§ **EXERCISE MATERIAL**
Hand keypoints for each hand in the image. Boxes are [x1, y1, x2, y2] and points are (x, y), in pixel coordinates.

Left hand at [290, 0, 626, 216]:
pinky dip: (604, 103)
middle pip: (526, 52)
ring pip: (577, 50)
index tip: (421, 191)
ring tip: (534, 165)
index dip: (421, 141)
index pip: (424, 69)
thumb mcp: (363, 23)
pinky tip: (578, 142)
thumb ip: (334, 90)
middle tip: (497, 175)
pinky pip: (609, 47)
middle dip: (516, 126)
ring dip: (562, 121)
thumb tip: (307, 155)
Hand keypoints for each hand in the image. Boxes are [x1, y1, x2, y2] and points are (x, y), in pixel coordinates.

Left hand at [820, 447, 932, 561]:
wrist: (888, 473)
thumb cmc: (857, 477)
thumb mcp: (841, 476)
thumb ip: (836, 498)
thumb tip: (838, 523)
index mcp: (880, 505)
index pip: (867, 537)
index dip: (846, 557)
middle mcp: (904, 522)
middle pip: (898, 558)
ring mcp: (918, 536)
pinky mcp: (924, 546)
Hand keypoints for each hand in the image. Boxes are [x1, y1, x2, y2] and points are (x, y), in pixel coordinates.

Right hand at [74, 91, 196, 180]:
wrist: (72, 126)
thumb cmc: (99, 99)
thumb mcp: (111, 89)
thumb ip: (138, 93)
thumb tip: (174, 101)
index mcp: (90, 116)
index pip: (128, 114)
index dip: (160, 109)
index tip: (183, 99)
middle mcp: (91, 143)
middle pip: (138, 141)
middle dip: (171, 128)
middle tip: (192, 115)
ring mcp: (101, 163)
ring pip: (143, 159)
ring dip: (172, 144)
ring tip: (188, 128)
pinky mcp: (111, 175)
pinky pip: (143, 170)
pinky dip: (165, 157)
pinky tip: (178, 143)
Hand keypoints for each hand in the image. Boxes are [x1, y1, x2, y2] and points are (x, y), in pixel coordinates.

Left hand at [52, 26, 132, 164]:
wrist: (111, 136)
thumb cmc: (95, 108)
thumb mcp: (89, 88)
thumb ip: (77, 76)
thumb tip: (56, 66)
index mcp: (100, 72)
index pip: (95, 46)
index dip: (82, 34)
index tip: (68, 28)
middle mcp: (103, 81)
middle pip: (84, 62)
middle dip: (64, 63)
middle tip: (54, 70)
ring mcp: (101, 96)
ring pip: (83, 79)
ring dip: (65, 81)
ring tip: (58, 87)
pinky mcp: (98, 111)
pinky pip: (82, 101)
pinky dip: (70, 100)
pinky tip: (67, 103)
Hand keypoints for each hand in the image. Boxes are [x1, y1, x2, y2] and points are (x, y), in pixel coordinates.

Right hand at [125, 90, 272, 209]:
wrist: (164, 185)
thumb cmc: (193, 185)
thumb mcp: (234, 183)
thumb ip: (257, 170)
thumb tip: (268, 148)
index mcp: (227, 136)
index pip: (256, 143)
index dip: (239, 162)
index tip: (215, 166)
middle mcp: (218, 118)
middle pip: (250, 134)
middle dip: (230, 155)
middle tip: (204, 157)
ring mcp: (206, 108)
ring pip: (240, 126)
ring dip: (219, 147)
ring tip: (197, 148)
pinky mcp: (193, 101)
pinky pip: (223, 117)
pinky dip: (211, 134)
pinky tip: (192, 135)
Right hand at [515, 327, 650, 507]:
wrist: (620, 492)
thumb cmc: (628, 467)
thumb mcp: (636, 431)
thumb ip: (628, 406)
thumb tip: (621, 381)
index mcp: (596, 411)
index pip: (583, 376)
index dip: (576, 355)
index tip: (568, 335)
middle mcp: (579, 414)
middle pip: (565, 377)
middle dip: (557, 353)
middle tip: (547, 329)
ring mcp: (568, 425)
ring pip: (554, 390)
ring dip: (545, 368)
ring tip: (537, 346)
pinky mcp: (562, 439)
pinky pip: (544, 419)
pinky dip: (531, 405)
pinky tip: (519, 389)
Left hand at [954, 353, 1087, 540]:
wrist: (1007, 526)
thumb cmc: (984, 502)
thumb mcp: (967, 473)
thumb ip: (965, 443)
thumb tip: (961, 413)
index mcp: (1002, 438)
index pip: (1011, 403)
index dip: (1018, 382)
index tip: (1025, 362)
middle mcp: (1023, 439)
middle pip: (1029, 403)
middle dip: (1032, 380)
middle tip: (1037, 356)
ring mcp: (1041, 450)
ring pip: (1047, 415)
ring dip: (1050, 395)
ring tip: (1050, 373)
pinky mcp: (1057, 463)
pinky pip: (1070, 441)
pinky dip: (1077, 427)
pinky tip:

§ **ACTIVITY**
Restate every entry exactly. Leave nothing out.

§ **WORKED SOLUTION**
Hand keypoints for each hand in the image. Boxes are [x1, y1, x2, y2] and points are (x, y), in pixel coordinates.

Left hand at [290, 0, 626, 216]:
pinky dip: (604, 103)
middle pip: (526, 52)
ring pip: (577, 50)
index tip: (421, 191)
ring tip: (534, 165)
index dip: (421, 141)
index pip: (424, 69)
thumb mcp: (363, 23)
pinky tip: (578, 142)
thumb ip: (334, 90)
middle tip: (497, 175)
pinky pip: (609, 47)
middle dip: (516, 126)
ring dip: (562, 121)
thumb tip: (307, 155)
Hand keypoints for each hand in the image. Boxes are [x1, y1, x2, y2] and points are (x, y), in pixel coordinates.

Left hand at [820, 447, 932, 561]:
wrist: (888, 473)
thumb cmc: (857, 477)
thumb mcp: (841, 476)
thumb ip: (836, 498)
thumb tip: (838, 523)
index mcp: (880, 505)
index pip: (867, 537)
index dip: (846, 557)
middle mcp: (904, 522)
middle pip: (898, 558)
ring mcp: (918, 536)
pinky mcp: (924, 546)
Hand keypoints for each hand in the image. Boxes are [x1, y1, x2, y2] and points are (x, y), in pixel coordinates.

Right hand at [74, 91, 196, 180]:
wrist: (72, 126)
thumb cmc: (99, 99)
thumb mcp: (111, 89)
thumb ip: (138, 93)
thumb tip: (174, 101)
index mcp: (90, 116)
index pip: (128, 114)
index dip: (160, 109)
index tip: (183, 99)
middle mcp: (91, 143)
middle pip: (138, 141)
middle dip: (171, 128)
middle tip: (192, 115)
ring mcp: (101, 163)
ring pip: (143, 159)
ring dip: (172, 144)
ring tip: (188, 128)
pinky mcp: (111, 175)
pinky pip: (143, 170)
pinky dip: (165, 157)
pinky tip: (178, 143)
Hand keypoints for each hand in the image. Boxes are [x1, y1, x2, y2] and points are (x, y), in pixel coordinates.

Left hand at [52, 26, 132, 164]:
wrist: (111, 136)
thumb cmc: (95, 108)
thumb mcp: (89, 88)
thumb ip: (77, 76)
thumb tip: (56, 66)
index mcp: (100, 72)
index pip: (95, 46)
index dip: (82, 34)
index tip: (68, 28)
middle mcp: (103, 81)
middle pip: (84, 62)
middle dip: (64, 63)
middle tip: (54, 70)
ring mcp: (101, 96)
ring pip: (83, 79)
ring dip: (65, 81)
ring tip: (58, 87)
pinky mcp: (98, 111)
pinky pip: (82, 101)
pinky dip: (70, 100)
pinky tip: (67, 103)
Hand keypoints for each hand in the image. Boxes are [x1, y1, x2, y2] and points are (x, y), in pixel coordinates.

Right hand at [125, 90, 272, 209]:
wrist: (164, 185)
thumb cmc: (193, 185)
thumb mcp: (234, 183)
thumb ip: (257, 170)
thumb tip: (268, 148)
index mcp: (227, 136)
index pip: (256, 143)
index dip: (239, 162)
index tip: (215, 166)
middle mcp: (218, 118)
middle pip: (250, 134)
middle dip: (230, 155)
middle tip: (204, 157)
ring mcp: (206, 108)
ring pip: (240, 126)
ring dip: (219, 147)
ring tip: (197, 148)
pinky mcp: (193, 101)
pinky pip: (223, 117)
pinky dip: (211, 134)
pinky tip: (192, 135)
Right hand at [515, 327, 650, 507]:
wrist: (620, 492)
thumb cmc: (628, 467)
thumb mcp: (636, 431)
thumb ip: (628, 406)
thumb tip: (621, 381)
index mcp: (596, 411)
index pip: (583, 376)
index dip: (576, 355)
index tip: (568, 335)
middle mcp: (579, 414)
middle pip: (565, 377)
middle dip: (557, 353)
middle tip: (547, 329)
ring mcp: (568, 425)
ring pip: (554, 390)
ring dip: (545, 368)
ring tip: (537, 346)
pinky mcp: (562, 439)
pinky pip: (544, 419)
pinky dip: (531, 405)
pinky tip: (519, 389)
Left hand at [954, 353, 1087, 540]:
wrist: (1007, 526)
thumb cmc: (984, 502)
thumb mcp: (967, 473)
thumb ip: (965, 443)
thumb tip: (961, 413)
index mcp: (1002, 438)
index pip: (1011, 403)
index dip: (1018, 382)
index tip: (1025, 362)
middle mcp: (1023, 439)
middle pip: (1029, 403)
middle dip: (1032, 380)
middle tip: (1037, 356)
ring mcp: (1041, 450)
ring pip: (1047, 415)
ring dip: (1050, 395)
ring tip: (1050, 373)
pinky mcp: (1057, 463)
pinky pip: (1070, 441)
pinky dip: (1077, 427)
pinky tip:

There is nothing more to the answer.